Calories in 1/2 cup (130 g) Mushrooms?

1/2 cup (130 g) Mushrooms is 25 calories.

Are you looking for a healthy and delicious addition to your meals? Look no further than 1/2 cup (130 g) mushrooms! With only 25 calories per serving, they are a great way to add flavor and nutrition to your plate.

Not only do mushrooms taste great, but they are also rich in essential vitamins and minerals. They are an excellent source of vitamin D, thiamin, riboflavin, niacin, and pantothenic acid. They also contain trace amounts of minerals like copper, potassium, and selenium.
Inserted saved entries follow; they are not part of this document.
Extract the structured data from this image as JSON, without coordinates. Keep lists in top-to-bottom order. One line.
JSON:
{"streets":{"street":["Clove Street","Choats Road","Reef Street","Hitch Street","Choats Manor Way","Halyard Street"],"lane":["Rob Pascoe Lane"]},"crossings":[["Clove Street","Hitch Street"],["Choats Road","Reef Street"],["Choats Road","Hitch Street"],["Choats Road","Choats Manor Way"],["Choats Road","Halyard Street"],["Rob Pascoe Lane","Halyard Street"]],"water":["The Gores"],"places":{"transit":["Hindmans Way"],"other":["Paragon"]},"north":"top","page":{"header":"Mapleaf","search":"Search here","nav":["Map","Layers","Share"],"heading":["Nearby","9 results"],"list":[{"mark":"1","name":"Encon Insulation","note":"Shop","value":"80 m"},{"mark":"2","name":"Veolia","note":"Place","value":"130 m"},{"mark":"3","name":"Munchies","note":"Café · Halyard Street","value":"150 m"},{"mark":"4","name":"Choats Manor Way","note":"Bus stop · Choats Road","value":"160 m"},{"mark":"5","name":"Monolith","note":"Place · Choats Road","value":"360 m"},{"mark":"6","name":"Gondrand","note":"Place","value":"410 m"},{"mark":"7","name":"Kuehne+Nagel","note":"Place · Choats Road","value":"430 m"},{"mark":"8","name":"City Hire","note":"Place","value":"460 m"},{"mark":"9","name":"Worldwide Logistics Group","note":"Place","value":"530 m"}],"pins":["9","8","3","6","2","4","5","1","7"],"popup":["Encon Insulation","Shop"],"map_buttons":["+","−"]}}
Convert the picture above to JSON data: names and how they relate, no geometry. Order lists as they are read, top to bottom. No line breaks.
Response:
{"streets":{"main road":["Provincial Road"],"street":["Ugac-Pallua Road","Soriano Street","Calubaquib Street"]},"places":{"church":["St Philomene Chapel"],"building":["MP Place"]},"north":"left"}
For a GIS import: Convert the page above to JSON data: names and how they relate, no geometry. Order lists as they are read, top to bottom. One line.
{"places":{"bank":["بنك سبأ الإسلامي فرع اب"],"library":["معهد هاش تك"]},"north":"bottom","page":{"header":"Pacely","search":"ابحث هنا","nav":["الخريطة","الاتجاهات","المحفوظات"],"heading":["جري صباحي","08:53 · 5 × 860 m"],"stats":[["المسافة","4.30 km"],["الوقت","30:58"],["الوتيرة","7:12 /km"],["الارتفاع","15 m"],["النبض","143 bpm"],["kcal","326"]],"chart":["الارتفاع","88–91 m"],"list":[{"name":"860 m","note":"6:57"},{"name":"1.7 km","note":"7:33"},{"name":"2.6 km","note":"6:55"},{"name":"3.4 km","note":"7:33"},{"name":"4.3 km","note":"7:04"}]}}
In this article, we'll explore the many health benefits of mushrooms and give you some ideas on how to incorporate them into your diet.

1/2 cup (130 g) Mushrooms

Rich in essential vitamins and minerals

Mushrooms are packed with essential vitamins and minerals that are important for overall health. For example, B vitamins are crucial for energy production, and vitamin D helps the body absorb calcium for strong bones. Some minerals in mushrooms, such as copper and selenium, act as antioxidants to protect cells from damage. Others, like potassium, help regulate blood pressure and prevent hypertension.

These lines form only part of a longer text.